The aftermath of the program yielded:
– 500k-1M revenue generated
– 3 companies formed
– 2 companies acquired
– more job offers than students can handle
– several drop outs to start businesses (rob & dan included)
– never to late to create winning app
– students knew nothing about creating fb apps
– – opportunities still exist
– interesting to realize, simple apps won, then came engagement!
– dont get too attached to one app idea, iterate quickly, wait for feedback, iterate again.
– many cummy trials beat deep thinking (agile vs. waterfall, surfaces again!)
– most successful students shared code
– often what seemed like killer idea, didnt work
– sometimes what seemed stupid, worked really well
– kiss me, first viral success.
– need virality, invite friends easily, then add features.

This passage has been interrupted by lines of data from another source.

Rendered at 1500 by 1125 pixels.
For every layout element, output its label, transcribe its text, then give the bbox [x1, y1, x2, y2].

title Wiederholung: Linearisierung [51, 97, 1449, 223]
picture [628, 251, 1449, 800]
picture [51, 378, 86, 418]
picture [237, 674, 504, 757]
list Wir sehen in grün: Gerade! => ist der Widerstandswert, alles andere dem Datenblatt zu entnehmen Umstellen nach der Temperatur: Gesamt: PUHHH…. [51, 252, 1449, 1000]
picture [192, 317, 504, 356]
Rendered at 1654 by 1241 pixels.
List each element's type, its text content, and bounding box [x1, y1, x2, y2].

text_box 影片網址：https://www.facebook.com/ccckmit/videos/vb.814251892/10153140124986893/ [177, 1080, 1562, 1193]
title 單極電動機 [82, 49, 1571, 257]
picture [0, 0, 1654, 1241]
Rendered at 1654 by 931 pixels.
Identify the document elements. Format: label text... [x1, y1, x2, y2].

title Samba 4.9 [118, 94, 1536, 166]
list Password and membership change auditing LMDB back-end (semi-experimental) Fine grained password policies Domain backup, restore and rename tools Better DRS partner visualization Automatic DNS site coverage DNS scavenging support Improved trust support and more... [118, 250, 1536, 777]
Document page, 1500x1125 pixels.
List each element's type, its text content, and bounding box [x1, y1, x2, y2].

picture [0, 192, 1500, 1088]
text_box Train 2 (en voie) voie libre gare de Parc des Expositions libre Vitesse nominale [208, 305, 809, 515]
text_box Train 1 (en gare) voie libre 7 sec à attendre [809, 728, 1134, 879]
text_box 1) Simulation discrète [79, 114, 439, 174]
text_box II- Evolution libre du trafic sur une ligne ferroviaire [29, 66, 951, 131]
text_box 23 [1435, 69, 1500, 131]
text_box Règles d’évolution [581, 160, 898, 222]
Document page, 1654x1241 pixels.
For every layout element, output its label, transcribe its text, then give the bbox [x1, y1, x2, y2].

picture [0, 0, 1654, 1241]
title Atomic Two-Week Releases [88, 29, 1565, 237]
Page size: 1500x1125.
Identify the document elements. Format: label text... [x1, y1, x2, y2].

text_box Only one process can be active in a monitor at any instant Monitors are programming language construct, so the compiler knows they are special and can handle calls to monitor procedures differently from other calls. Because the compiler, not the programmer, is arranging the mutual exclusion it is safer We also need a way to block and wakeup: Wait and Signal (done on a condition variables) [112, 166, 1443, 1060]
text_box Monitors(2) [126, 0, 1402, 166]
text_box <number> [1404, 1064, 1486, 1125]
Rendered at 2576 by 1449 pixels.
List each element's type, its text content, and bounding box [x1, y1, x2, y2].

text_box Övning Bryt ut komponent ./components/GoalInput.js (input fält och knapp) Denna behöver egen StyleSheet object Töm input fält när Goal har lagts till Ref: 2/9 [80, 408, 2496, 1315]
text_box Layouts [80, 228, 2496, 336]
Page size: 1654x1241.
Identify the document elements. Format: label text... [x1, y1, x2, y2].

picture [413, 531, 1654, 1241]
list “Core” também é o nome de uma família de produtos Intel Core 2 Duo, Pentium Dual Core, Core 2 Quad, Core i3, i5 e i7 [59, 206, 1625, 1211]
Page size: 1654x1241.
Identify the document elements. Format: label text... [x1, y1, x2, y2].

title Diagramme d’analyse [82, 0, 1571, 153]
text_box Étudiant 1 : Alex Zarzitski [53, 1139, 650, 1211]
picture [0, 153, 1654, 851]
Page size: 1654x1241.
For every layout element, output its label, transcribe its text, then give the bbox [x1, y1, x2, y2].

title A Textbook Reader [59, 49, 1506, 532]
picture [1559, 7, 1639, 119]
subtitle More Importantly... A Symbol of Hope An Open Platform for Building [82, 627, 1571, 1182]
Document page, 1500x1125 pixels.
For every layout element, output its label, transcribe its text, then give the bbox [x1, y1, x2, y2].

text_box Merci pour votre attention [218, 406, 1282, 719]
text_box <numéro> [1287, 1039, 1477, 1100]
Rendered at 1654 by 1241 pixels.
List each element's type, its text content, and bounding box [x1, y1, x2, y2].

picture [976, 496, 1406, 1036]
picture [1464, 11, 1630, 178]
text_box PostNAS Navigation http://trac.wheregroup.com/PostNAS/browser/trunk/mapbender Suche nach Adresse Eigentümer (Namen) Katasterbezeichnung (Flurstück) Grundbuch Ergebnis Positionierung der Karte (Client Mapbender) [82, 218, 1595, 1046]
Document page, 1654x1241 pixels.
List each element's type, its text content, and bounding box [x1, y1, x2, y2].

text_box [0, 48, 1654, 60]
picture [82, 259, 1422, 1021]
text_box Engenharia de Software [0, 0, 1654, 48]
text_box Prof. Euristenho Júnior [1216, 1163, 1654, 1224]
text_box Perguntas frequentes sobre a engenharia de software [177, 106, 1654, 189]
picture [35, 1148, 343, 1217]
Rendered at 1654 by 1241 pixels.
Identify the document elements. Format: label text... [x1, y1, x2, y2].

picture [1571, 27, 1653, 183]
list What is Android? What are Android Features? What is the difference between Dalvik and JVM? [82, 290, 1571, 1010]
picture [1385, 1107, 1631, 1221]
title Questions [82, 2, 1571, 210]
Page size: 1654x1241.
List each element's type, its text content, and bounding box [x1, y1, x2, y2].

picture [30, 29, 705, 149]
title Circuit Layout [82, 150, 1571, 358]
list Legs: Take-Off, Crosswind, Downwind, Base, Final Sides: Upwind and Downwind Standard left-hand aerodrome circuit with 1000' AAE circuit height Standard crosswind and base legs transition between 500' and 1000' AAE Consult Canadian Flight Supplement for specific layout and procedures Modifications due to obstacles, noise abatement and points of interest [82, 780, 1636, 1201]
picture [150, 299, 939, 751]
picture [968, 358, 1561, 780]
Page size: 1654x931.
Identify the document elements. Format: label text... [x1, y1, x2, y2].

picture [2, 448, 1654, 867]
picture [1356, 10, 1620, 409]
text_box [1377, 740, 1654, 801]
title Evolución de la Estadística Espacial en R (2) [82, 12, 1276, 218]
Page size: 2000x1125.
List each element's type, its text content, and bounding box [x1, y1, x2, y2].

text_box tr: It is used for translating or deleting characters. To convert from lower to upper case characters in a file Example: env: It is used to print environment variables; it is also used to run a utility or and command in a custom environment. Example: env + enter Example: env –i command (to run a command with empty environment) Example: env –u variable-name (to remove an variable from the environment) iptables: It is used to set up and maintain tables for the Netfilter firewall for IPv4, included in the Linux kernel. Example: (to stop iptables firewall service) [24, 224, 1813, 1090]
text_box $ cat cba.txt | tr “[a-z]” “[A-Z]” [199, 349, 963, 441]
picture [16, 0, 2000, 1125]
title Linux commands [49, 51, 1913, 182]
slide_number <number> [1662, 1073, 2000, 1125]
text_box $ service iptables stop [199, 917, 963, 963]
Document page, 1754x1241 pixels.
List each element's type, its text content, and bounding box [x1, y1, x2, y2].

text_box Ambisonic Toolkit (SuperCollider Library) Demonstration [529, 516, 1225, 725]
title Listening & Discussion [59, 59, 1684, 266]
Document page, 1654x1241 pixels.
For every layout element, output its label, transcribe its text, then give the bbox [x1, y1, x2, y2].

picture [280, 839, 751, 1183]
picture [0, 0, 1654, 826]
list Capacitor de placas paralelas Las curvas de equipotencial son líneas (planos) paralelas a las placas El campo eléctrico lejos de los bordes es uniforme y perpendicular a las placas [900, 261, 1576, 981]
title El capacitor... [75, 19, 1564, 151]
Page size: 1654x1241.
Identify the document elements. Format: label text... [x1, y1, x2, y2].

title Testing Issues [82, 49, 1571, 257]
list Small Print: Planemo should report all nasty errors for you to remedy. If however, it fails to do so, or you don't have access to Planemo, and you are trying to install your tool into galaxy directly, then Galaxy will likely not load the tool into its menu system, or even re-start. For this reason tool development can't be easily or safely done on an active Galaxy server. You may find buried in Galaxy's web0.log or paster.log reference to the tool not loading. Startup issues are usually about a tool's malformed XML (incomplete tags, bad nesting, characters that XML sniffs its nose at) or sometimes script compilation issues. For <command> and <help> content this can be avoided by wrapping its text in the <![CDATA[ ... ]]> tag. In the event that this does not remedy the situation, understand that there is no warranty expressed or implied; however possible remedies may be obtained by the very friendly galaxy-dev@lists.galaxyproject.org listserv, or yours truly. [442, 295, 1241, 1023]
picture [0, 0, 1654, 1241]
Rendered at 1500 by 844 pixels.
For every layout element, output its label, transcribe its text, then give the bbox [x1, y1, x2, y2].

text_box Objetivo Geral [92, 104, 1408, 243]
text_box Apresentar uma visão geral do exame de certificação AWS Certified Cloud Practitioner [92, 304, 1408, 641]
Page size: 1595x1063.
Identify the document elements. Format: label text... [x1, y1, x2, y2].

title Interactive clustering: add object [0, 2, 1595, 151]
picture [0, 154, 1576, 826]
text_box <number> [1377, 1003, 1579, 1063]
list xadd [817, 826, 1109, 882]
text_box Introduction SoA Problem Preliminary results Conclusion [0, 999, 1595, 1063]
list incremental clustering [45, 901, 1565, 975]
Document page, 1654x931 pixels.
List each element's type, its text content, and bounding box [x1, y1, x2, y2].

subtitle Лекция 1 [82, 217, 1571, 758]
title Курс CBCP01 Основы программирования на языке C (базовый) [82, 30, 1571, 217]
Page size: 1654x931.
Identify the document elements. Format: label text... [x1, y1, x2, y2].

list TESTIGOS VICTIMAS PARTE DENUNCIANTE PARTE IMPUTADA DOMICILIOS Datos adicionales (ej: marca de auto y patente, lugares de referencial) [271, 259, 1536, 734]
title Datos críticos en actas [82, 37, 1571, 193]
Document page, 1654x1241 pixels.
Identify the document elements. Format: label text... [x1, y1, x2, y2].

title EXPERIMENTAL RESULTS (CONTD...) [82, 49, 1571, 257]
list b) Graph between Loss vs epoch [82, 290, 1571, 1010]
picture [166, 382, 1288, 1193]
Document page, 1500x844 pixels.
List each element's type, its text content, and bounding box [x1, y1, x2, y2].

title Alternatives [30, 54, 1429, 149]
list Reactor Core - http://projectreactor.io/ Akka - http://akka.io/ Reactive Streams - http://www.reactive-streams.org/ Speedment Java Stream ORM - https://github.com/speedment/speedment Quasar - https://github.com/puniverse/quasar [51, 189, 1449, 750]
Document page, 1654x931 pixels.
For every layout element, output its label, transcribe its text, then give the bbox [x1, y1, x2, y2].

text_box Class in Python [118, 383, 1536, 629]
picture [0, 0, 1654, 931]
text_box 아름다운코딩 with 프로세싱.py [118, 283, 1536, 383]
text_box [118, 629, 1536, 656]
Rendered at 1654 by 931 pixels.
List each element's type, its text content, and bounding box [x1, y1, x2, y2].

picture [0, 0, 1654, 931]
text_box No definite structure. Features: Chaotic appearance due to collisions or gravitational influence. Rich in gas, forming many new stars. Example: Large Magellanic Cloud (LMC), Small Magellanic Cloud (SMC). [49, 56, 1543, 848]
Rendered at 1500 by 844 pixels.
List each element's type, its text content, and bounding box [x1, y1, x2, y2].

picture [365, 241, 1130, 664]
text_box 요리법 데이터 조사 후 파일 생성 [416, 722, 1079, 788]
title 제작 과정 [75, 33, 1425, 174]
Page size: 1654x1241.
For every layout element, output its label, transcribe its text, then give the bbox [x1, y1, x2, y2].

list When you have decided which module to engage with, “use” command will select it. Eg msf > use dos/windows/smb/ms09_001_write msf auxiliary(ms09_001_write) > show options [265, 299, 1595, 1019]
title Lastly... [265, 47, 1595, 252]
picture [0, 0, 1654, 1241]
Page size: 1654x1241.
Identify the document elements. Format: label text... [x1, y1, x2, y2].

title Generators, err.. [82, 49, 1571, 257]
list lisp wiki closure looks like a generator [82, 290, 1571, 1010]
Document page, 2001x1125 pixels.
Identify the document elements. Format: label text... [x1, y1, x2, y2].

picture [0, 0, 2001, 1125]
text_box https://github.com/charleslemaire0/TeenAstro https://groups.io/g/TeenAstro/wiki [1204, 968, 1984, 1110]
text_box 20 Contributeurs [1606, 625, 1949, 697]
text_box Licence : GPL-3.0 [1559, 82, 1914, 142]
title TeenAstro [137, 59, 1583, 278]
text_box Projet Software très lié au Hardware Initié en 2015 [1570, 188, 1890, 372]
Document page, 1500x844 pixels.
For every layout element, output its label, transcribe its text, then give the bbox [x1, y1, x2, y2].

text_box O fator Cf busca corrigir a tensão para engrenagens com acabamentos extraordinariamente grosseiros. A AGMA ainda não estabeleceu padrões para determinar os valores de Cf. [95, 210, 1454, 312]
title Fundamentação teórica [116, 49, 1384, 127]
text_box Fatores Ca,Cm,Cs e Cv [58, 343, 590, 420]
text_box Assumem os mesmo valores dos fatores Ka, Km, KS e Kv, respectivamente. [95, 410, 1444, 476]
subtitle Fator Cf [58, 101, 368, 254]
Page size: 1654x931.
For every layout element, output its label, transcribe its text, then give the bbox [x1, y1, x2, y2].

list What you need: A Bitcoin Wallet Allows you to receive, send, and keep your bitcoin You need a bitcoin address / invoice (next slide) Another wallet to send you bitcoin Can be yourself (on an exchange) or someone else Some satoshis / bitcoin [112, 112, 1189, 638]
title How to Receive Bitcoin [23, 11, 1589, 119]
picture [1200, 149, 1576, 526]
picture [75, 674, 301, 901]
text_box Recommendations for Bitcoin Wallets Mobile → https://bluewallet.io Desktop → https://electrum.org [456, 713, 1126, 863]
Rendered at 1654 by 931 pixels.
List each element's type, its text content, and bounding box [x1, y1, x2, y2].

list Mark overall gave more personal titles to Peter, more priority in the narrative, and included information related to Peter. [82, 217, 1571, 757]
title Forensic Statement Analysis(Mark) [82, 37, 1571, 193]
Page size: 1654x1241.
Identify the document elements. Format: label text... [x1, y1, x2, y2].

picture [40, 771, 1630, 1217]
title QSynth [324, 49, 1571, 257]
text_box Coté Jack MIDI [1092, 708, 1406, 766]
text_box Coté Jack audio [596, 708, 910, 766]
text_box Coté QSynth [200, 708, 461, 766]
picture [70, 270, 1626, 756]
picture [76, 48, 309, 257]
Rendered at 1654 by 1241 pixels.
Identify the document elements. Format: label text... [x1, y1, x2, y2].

– metrics do matter, but todays tools too weak
– instrument your apps to track virual engagements
– isnt luck or magic, is a learnable skill
– teams who failed first, later created successful apps
– balance chaos/control
– fast cycles (model of silicon valley) – agile-esq
– what doesnt work, is get alot of smart people working on major strategy
– what did work, was quick ideas, quick mistakes, fast learning
– focus is shifting toward ‘engagement’, extended from virarlity.
The presenters believed these results were truly a big deal. They enabled mass interpersonal persuasion with no budget, and no prior experience. The group was able to reach 10+ million users in 10 weeks! This kind of persusion/adoption hasnt been realized since “radio”. They then closed, referencing opportunities exist to change the word in compelling ways.. pretty cool huh?